**Task to complete**. Can you repeat the records from the line holding "state / province: El Peten" through the end of the records, inclusive, swapping "collection date" for "date collected" and leaving everything else unchanged?

Extracted records
◇ ◇ ◇
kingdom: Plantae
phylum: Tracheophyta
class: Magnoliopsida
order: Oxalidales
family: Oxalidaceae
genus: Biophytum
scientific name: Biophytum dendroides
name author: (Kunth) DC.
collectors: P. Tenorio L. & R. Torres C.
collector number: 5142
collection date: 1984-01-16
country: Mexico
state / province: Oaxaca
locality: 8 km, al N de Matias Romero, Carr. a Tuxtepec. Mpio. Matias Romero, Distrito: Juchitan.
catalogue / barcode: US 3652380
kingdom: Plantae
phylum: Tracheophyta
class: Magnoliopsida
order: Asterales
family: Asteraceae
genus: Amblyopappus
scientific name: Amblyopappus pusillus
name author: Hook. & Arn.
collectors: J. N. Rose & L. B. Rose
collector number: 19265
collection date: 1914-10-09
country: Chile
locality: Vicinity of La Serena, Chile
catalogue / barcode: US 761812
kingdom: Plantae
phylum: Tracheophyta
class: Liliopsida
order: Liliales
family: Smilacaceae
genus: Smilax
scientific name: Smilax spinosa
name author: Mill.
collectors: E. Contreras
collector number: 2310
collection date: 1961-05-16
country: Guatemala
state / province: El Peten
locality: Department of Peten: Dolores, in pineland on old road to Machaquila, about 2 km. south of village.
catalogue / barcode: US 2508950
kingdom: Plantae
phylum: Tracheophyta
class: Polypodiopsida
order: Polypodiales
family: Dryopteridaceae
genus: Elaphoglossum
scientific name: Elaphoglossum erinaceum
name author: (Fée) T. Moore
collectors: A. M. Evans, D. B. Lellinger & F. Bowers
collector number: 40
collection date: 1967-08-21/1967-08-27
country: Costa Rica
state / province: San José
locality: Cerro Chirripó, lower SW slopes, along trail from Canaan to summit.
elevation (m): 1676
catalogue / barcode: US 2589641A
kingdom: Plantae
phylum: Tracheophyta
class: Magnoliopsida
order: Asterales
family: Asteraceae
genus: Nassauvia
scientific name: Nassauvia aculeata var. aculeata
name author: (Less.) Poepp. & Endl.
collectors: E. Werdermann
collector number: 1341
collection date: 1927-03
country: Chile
◇ ◇ ◇
**The reply**.
state / province: El Peten
locality: Department of Peten: Dolores, in pineland on old road to Machaquila, about 2 km. south of village.
catalogue / barcode: US 2508950
kingdom: Plantae
phylum: Tracheophyta
class: Polypodiopsida
order: Polypodiales
family: Dryopteridaceae
genus: Elaphoglossum
scientific name: Elaphoglossum erinaceum
name author: (Fée) T. Moore
collectors: A. M. Evans, D. B. Lellinger & F. Bowers
collector number: 40
date collected: 1967-08-21/1967-08-27
country: Costa Rica
state / province: San José
locality: Cerro Chirripó, lower SW slopes, along trail from Canaan to summit.
elevation (m): 1676
catalogue / barcode: US 2589641A
kingdom: Plantae
phylum: Tracheophyta
class: Magnoliopsida
order: Asterales
family: Asteraceae
genus: Nassauvia
scientific name: Nassauvia aculeata var. aculeata
name author: (Less.) Poepp. & Endl.
collectors: E. Werdermann
collector number: 1341
date collected: 1927-03
country: Chile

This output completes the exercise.